Reference Standards on UKAS calibration Certificates

The purpose of this section is to assist you with the discussions you may have with assessors from certification bodies about the content of calibration certificates.

Difficulties sometimes occur because assessors wish to see details of the reference standards used for calibration included on UKAS calibration certificates.

Any calibration laboratory that holds UKAS accreditation has to operate in accordance with UKAS requirements at all times. These requirements apply not only to the calibrations for which the laboratory offers a service, but also to all subsidiary measurements (for example, of environmental conditions) whose accuracy may significantly affect the accuracy or validity of such calibrations.

The laboratory has to have procedures for carrying out the calibrations & for the management & calibration of its reference standards of measurement & other measuring equipment. These procedures have to meet the requirements of the the current UKAS accreditation standard.

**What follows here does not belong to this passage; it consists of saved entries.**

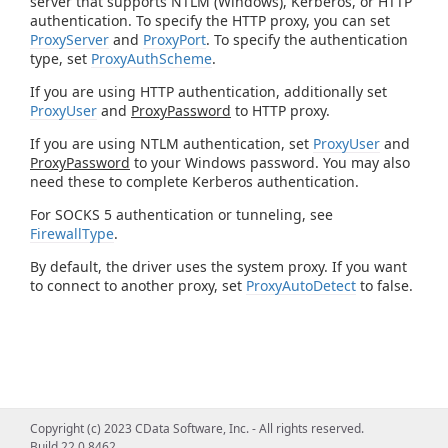
server that supports NTLM (Windows), Kerberos, or HTTP
authentication. To specify the HTTP proxy, you can set
ProxyServer
and
ProxyPort
. To specify the authentication
type, set
ProxyAuthScheme
.
If you are using HTTP authentication, additionally set
ProxyUser
and
ProxyPassword
to HTTP proxy.
If you are using NTLM authentication, set
ProxyUser
and
ProxyPassword
to your Windows password. You may also
need these to complete Kerberos authentication.
For SOCKS 5 authentication or tunneling, see
FirewallType
.
By default, the driver uses the system proxy. If you want
to connect to another proxy, set
ProxyAutoDetect
to false.
Copyright (c) 2023 CData Software, Inc. - All rights reserved.
Build 22.0.8462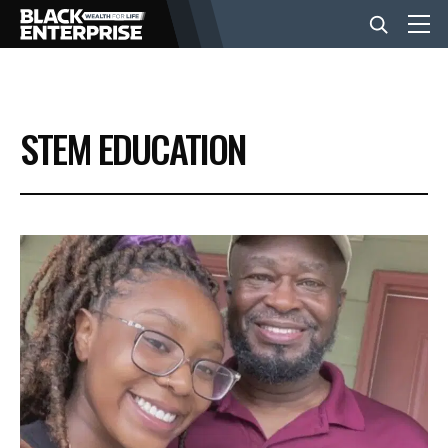
BUSINESS
STEM EDUCATION
NEWS
LIFESTYLE
EVENTS
VIDEOS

To satisfy the UKAS requirement, laboratories must hold all of the appropriate reference standards of measurement that they need, and maintain them in an appropriate state of calibration at all times.

UKAS checks that the above requirements are being satisfied. There is therefore no need to provide details of the equipment used on calibration certificates since UKAS accreditation provides all the assurances that the user needs.

This text is based upon a technical policy statement issued by the United Kingdom Accreditation Service.

Metrology Measuring Errors

All engineers, regardless of the branch of the profession to which they belong, are constantly faced with the problem of measurement. It may be of time, mass, force, temperature, the flow of an electric current, length, angle, and so on; or it may be of the effects of some of these in combination. Almost invariably, the results of such measurements will determine the course of action the engineer takes thereafter. Thus the results obtained by measurements provide information upon which decisions are made.

All such measurements form part of the science of metrology. The mechanical and production engineer are, however, especially concerned with the measurement of length and angle. Of these, length is of fundamental importance since angular measurement may be carried out by the appropriate use of linear measurements in combination.

Thus the purpose of any measurement is to provide a service to enable a decision to be made. The service will not be complete unless the measurement is made to an acceptable degree of accuracy, but it must be realized that no measurement is exact. It is therefore necessary to state not only the measured dimension, but also the accuracy of determination to which the measurement has been made. As far as possible the errors inherent in the method of measurement used should be kept to a minimum, and having minimized the error, its probable magnitude, or accuracy of determination, should be stated.

It follows that it is not enough to state that the nominal size of a gauge block is, for example, 30mm. It is also necessary to state:

(a) The measured error in the block,

e.g. - 0,000 2mm

(b) The accuracy of determination,

e.g. +/- 0,000 4mm

The user, having this information, may now avail himself of it if necessary. If the gauge block is used to set the datum for a vernier height gauge which can only be read to 0,02mm, then the gauge block errors are negligible and can be ignored. If on the other hand, it is used to set up a comparator whose scale divisions represent 0,001mm, then the measured error is significant and must be considered, and the accuracy of determination of the gauge block must be incorporated in the accuracy of determination of the comparison being made.